• TEXT EXTRACT:

While profits could not have seemed better in the late 1970s, despite the passage of strict federal mine safety laws as well as frequent strikes and walkouts by the United Mine Workers, doubts were growing as to whether NACCO could remain profitable in the future. The replacement of coal with nuclear power, and the certainty of stricter environmental legislation that could raise costs even further, made the future of coal seem dim. By then, Henry Schmidt had long since retired, and a new team of managers, headed by Chairman Otes Bennett, Jr. and President/CEO Ward Smith, were at the helm to oversee a drastic alteration of their company.

In May 1986 the alteration was complete: the company would no longer be a coal-mining company with its entire profit derived from the manufacture and sale of coal, but instead would become a holding company. Renamed NACCO Industries, Inc., the new structure enabled the company to diversify. The North American Coal Corporation became a wholly owned subsidiary; although it was the oldest component of NACCO Industries, it would within a few years cease to be the biggest or most important (in 1990 it generated only 23 percent of NACCOs operating profit). The second subsidiary became the newly acquired Yale Materials Handling Corp., a top-of-the-line forklift truck manufacturer with factories in the United States, Great Britain, and Japan (a joint venture with Sumitomo Heavy Industries, Ltd.).

Market analysts had expected NACCO to diversify into energy-related businesses and, surprised by the dissimilarity of its subsidiaries, forecasted negative consequences. Instead, by 1990 the Journal of Corporate Finance reported that NACCO Industries had become one of the top performers on the New York Stock Exchange. No doubt part of the reason for its success was the companys emphasis on decentralization, with each subsidiary operating on its own, with only target-setting and incentives from above.

Only a few years after restructuring, NACCOs coal-mining subsidiary sold off its bituminous coal-mining operations in the East, and concentrated instead on the mining of billions of tons of lignite, surface-mined coal in North Dakota and Texas. Through its long-term contracts with utility companies, the North American Coal Corporation proved to be recession resistant, generating a modest but important cash flow for the holding companys other business ventures. By 1990 the coal company, consisting of its own wholly owned subsidiaries Falkirk Mining Co., Coteau Properties, Sabine Mining Company, and the newest, Red River Mining Company, trimmed its staff by 30 percent and decentralized its operations to its individual mines. With full or partial interest in most of the 37 billion tons of North Dakotas coal reserves, the North American Coal Corporation was the tenth-largest coal-mining firm in the United States, despite trimming off its bituminous operations.

NACCO Industries continued to diversify beyond these two subsidiaries. In 1989 and 1990, the holding company acquired the market leader in forklift truck manufacturing, the Hyster Company, as well as Proctor-Silex, a leader in the manufacture of home electrical appliances. In 1990 NACCOs managers announced the combination of Hyster and Yale to form a wholly owned subsidiary, Hyster-Yale Materials Handling, Inc., which became the biggest industrial lift truck manufacturer in North America (under separate brand names) and a serious competitor on the world market. Hyster-Yale became NACCOs biggest subsidiary, generating 67 percent of operating profit in 1990. The move was hailed on Wall Street as a sign of increased efficiency and long-term profitability. The downside of the merger of the two top-of-the-line lift truck companies was its vulnerability to the vicissitudes of the market: in 1991, profits of the subsidiary fell 14 percent from the previous year, due to 1990s recession.

• EXTRACTED MATERIAL:

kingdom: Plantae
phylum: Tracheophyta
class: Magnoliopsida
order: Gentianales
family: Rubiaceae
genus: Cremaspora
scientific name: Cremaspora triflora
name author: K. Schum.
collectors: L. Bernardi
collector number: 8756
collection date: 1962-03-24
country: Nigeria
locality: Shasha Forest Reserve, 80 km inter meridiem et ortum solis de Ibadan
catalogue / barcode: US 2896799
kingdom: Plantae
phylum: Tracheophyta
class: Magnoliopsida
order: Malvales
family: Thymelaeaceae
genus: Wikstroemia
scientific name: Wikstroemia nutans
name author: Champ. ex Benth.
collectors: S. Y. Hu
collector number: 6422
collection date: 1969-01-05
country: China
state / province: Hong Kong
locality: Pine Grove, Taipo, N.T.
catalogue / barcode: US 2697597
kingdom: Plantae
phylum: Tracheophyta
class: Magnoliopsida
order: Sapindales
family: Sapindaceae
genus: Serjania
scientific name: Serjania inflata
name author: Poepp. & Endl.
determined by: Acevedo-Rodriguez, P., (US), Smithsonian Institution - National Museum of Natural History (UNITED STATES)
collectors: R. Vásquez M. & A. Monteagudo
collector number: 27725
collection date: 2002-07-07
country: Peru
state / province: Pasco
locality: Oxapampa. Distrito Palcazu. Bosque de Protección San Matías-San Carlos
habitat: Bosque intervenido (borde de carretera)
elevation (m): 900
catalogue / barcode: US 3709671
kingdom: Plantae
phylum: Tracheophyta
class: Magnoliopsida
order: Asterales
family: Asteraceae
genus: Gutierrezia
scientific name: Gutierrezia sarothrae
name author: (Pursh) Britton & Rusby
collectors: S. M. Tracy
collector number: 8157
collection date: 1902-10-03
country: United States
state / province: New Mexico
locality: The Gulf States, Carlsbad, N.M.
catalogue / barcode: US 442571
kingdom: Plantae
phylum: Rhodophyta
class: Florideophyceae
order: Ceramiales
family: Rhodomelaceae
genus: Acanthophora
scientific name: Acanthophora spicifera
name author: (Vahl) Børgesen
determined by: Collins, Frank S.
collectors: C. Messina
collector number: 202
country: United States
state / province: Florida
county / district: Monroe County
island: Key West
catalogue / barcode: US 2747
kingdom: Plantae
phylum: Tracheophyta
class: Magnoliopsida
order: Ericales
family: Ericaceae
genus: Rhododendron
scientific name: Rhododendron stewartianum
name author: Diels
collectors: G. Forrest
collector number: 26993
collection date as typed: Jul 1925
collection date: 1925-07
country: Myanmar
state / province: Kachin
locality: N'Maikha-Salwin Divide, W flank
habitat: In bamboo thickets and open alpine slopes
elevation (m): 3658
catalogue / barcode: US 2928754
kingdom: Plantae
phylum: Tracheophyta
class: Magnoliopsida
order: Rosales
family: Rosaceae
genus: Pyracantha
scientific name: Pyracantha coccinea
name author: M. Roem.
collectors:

• ACTIONS TO TAKE:
1 - Copy from the NACCO Industries text, starting at "In May 1986" up to and including "Heavy Industries, Ltd.).".
2 - In the NACCO Industries text, what percentage of NACCO's operating profit did Hyster-Yale generate in 1990?
3 - Continue the account of NACCO Industries past its final sentence.

• REPLIES:
1 -
In May 1986 the alteration was complete: the company would no longer be a coal-mining company with its entire profit derived from the manufacture and sale of coal, but instead would become a holding company. Renamed NACCO Industries, Inc., the new structure enabled the company to diversify. The North American Coal Corporation became a wholly owned subsidiary; although it was the oldest component of NACCO Industries, it would within a few years cease to be the biggest or most important (in 1990 it generated only 23 percent of NACCOs operating profit). The second subsidiary became the newly acquired Yale Materials Handling Corp., a top-of-the-line forklift truck manufacturer with factories in the United States, Great Britain, and Japan (a joint venture with Sumitomo Heavy Industries, Ltd.).

2 - 67 percent

3 -
The year 1990 also saw bold moves on the part of NACCO in the merger of Proctor-Silex, manufacturer of heat-generating electrical appliances such as toasters and coffee makers, with Hamilton Beach, maker of kitchen items such as blenders, mixers, and food processors. NACCOs third subsidiary, Hamilton Beach/Proctor-Silex, became the leader in small kitchen appliances in the United States and, unlike Hyster-Yale, remained very profitable throughout the recession.

NACCOs fourth subsidiary, The Kitchen Collection, acquired in 1988, was a chain of 72 stores (with more planned in the 1990s) located throughout the United States. The Kitchen Collection sold primarily factory-outlet Hamilton Beach/Proctor-Silex appliances and other kitchen items. Though small, The Kitchen Collection expanded continuously and proved to be recession resistant. Together, housewares (Hamilton Beach/ Proctor-Silex and The Kitchen Collection) generated 10 percent of NACCOs profit in 1991.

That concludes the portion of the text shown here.